Sitharaman was speaking at the plenary session of the International Monetary and Financial Committee during the annual meetings of the International Monetary Fund and the World Bank Group, according to a finance ministry post on microblogging site X.

Experts and senior government officials have often called out global rating agencies for their perceived bias against emerging economies and for handing them a raw deal.

S&P, Moody’s and Fitch have maintained their sovereign ratings for India at the lowest investment grade, even though the country remains the world’s fastest-growing major economy since 2021-22 and is forecast by the IMF to retain the status at least until 2025-26.


In fact, the IMF’s projected growth rates for India—of 7% this fiscal and 6.5% the next—are more than double the global averages. No sector in India is off-limits for private investors, the minister said separately at the Centre for Strategic and International Studies in the US capital, highlighting the entry of private players even in sensitive sectors, such as defence production and space. Under Prime Minister Narendra Modi, the licence raj of the socialist era is well behind us and the red tape has now been converted into red carpet for investors, she added.

What’s holding global investors back?’ Highlighting India’s strong growth opportunities, Sitharaman pitched for more investments by global entities. “I want to ask where are the investable funds, where are the global investors, what are they looking at? What’s holding them back? So that’s a question I like to pose,” she said at the CSIS.

An “appreciable” amount of FDI, she stressed, is very much flowing into India. “But with that coming, I still would think there’s more opportunity lying. And with all the conversation being China-plus one, shared values, democracies, English speaking, demographic dividend, with skill sets of Indian youth being so good that they are manning the GCCs (global capability centres)… So the question would be: What’s holding them back?” she asked.

Meanwhile, nothing is holding the Indian economy back, she stressed. “The policies are working. Reforms are still happening and it shall continue to happen. Greater liberalisation of the economy will be there,” she said.

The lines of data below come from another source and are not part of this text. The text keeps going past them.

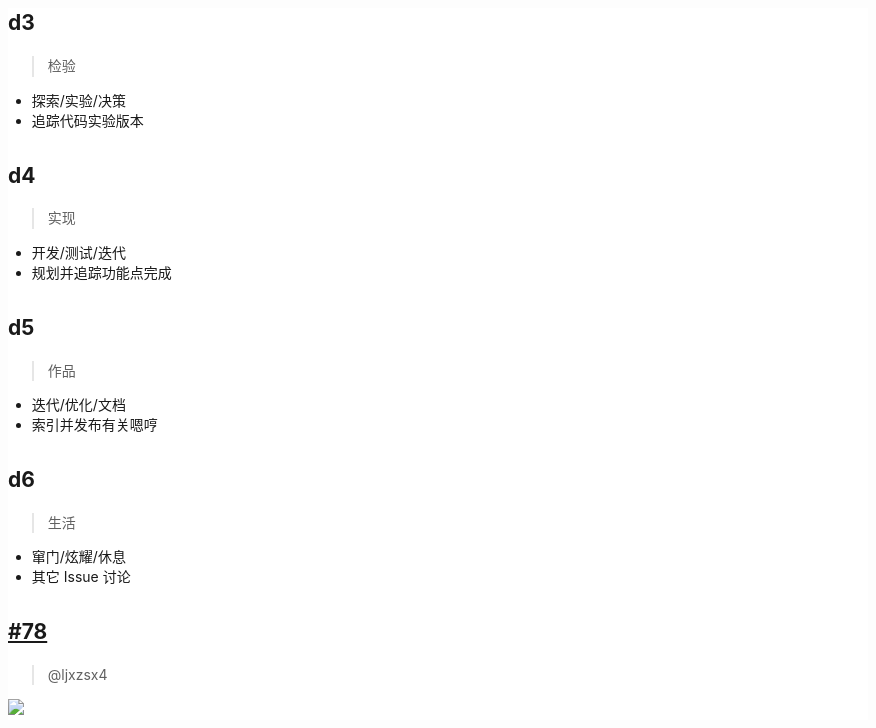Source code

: 
## d3
> 检验

- 探索/实验/决策
- 追踪代码实验版本


## d4
> 实现

- 开发/测试/迭代
- 规划并追踪功能点完成


## d5
> 作品

- 迭代/优化/文档
- 索引并发布有关嗯哼


## d6
> 生活

- 窜门/炫耀/休息
- 其它 Issue 讨论


## [#78](https://gitlab.com/101camp/1py/tasks/issues/78)
> @ljxzsx4 

![](img/190504IDD.jpg)

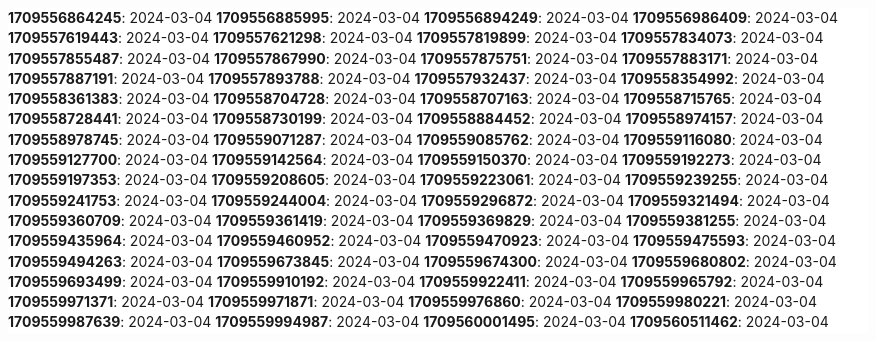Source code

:**1709556864245**:  2024-03-04
**1709556885995**:  2024-03-04
**1709556894249**:  2024-03-04
**1709556986409**:  2024-03-04
**1709557619443**:  2024-03-04
**1709557621298**:  2024-03-04
**1709557819899**:  2024-03-04
**1709557834073**:  2024-03-04
**1709557855487**:  2024-03-04
**1709557867990**:  2024-03-04
**1709557875751**:  2024-03-04
**1709557883171**:  2024-03-04
**1709557887191**:  2024-03-04
**1709557893788**:  2024-03-04
**1709557932437**:  2024-03-04
**1709558354992**:  2024-03-04
**1709558361383**:  2024-03-04
**1709558704728**:  2024-03-04
**1709558707163**:  2024-03-04
**1709558715765**:  2024-03-04
**1709558728441**:  2024-03-04
**1709558730199**:  2024-03-04
**1709558884452**:  2024-03-04
**1709558974157**:  2024-03-04
**1709558978745**:  2024-03-04
**1709559071287**:  2024-03-04
**1709559085762**:  2024-03-04
**1709559116080**:  2024-03-04
**1709559127700**:  2024-03-04
**1709559142564**:  2024-03-04
**1709559150370**:  2024-03-04
**1709559192273**:  2024-03-04
**1709559197353**:  2024-03-04
**1709559208605**:  2024-03-04
**1709559223061**:  2024-03-04
**1709559239255**:  2024-03-04
**1709559241753**:  2024-03-04
**1709559244004**:  2024-03-04
**1709559296872**:  2024-03-04
**1709559321494**:  2024-03-04
**1709559360709**:  2024-03-04
**1709559361419**:  2024-03-04
**1709559369829**:  2024-03-04
**1709559381255**:  2024-03-04
**1709559435964**:  2024-03-04
**1709559460952**:  2024-03-04
**1709559470923**:  2024-03-04
**1709559475593**:  2024-03-04
**1709559494263**:  2024-03-04
**1709559673845**:  2024-03-04
**1709559674300**:  2024-03-04
**1709559680802**:  2024-03-04
**1709559693499**:  2024-03-04
**1709559910192**:  2024-03-04
**1709559922411**:  2024-03-04
**1709559965792**:  2024-03-04
**1709559971371**:  2024-03-04
**1709559971871**:  2024-03-04
**1709559976860**:  2024-03-04
**1709559980221**:  2024-03-04
**1709559987639**:  2024-03-04
**1709559994987**:  2024-03-04
**1709560001495**:  2024-03-04
**1709560511462**:  2024-03-04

SOFT LANDING FOR GLOBAL ECONOMY
Sitharaman said there is a heightened possibility of a soft-landing for the global economy, which has undergone tremendous stress over the past several years. She expected better days ahead due to coordinated actions between countries and multilateral financial institutions. The minister, however, cautioned against undue optimism, saying many economies are not really picking up and the global trade scenario is far from robust.